▶ _WHAT YOU SHOULD DO_: Scan the entries for the word "Custom". Every line that has it should be copied.

▶ _Saved entries_:
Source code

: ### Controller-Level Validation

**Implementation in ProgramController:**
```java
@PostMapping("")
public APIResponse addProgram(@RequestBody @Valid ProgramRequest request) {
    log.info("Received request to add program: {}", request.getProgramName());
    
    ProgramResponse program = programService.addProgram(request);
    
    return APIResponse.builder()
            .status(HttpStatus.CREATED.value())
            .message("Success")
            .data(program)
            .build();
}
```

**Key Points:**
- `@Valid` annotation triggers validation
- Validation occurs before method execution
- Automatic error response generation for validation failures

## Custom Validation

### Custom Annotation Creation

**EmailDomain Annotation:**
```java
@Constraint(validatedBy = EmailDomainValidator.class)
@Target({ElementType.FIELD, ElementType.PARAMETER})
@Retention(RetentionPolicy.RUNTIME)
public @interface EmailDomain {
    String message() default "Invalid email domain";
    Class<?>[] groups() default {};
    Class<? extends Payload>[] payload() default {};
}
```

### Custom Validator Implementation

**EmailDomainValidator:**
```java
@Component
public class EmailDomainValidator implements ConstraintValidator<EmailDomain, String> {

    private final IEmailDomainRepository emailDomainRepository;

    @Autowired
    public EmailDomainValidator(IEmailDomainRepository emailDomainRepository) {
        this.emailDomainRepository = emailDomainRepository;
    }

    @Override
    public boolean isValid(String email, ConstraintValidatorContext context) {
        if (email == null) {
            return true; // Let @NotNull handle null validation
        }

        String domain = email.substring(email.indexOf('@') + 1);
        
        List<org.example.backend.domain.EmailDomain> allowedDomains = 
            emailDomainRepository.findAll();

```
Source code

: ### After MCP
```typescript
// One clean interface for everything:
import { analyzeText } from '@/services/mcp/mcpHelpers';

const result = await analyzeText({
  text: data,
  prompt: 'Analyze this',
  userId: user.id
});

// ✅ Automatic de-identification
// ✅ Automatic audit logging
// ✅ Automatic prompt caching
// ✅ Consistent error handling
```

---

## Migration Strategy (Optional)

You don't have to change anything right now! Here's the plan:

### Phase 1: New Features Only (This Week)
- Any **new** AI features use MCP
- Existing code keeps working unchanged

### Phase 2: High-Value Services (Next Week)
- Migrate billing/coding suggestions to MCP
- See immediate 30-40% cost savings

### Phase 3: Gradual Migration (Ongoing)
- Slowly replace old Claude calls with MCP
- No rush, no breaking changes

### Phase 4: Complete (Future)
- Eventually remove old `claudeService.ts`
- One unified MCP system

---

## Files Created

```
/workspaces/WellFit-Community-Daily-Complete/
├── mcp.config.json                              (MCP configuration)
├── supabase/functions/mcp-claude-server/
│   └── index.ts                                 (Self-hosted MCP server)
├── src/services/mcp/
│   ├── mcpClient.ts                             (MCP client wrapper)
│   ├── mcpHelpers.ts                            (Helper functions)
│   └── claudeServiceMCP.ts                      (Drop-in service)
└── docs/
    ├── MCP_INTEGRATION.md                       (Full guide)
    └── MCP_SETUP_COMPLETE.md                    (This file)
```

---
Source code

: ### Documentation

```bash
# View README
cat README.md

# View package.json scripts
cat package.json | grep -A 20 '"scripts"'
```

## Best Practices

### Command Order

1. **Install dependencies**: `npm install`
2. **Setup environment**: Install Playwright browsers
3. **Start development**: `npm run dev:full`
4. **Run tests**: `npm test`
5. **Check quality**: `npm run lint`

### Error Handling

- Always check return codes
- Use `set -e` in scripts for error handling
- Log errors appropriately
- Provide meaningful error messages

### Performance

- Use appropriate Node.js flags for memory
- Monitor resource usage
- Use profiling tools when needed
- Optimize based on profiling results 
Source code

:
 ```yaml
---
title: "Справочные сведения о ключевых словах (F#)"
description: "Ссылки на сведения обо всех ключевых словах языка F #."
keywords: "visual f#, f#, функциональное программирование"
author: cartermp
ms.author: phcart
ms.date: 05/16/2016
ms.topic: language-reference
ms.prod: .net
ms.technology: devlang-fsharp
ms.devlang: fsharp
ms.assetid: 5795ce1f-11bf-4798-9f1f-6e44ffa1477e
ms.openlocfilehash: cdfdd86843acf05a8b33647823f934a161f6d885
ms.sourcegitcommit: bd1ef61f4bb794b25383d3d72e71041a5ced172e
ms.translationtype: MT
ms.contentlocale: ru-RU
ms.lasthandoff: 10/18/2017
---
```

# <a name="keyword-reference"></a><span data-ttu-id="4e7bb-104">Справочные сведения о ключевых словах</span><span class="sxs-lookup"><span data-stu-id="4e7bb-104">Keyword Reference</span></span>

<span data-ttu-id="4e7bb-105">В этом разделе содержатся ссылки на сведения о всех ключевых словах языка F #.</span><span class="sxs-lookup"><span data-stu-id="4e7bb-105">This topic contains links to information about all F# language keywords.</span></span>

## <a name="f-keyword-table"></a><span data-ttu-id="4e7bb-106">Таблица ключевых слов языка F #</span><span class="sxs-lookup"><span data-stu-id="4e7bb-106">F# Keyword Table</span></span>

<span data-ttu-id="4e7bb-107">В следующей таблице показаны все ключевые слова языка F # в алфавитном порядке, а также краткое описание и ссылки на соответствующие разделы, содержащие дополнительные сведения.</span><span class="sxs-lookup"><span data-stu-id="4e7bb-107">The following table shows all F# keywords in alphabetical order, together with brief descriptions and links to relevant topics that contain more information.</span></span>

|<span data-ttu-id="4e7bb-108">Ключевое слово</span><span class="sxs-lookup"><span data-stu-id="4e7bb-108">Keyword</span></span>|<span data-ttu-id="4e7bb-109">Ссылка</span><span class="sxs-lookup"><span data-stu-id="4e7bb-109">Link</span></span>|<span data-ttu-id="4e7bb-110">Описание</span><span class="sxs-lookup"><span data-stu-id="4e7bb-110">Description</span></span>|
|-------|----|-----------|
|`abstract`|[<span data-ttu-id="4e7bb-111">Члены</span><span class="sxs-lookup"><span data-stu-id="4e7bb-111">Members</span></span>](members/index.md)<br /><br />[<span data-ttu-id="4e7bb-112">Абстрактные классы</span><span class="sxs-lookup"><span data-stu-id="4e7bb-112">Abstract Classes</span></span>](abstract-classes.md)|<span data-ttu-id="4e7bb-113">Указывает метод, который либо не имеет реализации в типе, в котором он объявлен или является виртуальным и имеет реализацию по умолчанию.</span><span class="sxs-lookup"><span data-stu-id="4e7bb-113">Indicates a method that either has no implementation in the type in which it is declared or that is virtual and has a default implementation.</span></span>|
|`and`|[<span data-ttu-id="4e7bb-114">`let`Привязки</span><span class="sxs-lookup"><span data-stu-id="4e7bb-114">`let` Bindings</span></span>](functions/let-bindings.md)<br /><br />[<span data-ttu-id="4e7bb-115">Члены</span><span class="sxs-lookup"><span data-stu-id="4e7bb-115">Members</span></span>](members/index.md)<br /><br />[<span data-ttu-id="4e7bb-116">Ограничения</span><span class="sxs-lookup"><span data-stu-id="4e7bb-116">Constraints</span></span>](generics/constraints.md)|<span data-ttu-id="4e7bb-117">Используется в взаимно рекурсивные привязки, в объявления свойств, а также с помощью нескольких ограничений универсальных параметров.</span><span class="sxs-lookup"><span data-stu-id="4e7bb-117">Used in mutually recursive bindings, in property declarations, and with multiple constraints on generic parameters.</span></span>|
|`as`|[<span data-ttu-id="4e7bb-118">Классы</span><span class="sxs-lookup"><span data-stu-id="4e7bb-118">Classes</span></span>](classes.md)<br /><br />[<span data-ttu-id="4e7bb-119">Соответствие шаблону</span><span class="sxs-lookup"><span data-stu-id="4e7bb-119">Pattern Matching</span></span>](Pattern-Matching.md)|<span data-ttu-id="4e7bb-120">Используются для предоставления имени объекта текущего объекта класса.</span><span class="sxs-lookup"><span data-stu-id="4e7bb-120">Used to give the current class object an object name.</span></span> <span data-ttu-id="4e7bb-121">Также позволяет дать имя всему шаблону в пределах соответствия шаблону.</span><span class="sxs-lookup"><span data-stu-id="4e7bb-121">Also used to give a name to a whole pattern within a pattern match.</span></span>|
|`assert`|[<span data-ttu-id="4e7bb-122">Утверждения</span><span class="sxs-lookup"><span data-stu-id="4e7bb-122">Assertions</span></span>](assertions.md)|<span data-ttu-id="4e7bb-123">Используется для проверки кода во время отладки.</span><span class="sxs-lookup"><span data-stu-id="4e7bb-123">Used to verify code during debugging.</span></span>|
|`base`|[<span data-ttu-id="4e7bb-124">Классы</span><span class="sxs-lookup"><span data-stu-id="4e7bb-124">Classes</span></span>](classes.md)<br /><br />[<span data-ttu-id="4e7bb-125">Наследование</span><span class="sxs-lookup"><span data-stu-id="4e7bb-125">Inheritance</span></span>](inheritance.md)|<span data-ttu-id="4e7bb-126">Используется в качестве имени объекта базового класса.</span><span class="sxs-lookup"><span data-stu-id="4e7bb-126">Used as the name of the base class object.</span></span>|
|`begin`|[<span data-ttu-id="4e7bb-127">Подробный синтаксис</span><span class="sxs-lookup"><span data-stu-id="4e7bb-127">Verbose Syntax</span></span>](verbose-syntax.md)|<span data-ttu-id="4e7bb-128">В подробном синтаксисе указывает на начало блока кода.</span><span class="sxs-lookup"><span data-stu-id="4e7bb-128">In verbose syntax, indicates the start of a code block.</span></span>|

▶ _OUTPUT OF THE EXERCISE_:
## Custom Validation
### Custom Annotation Creation
### Custom Validator Implementation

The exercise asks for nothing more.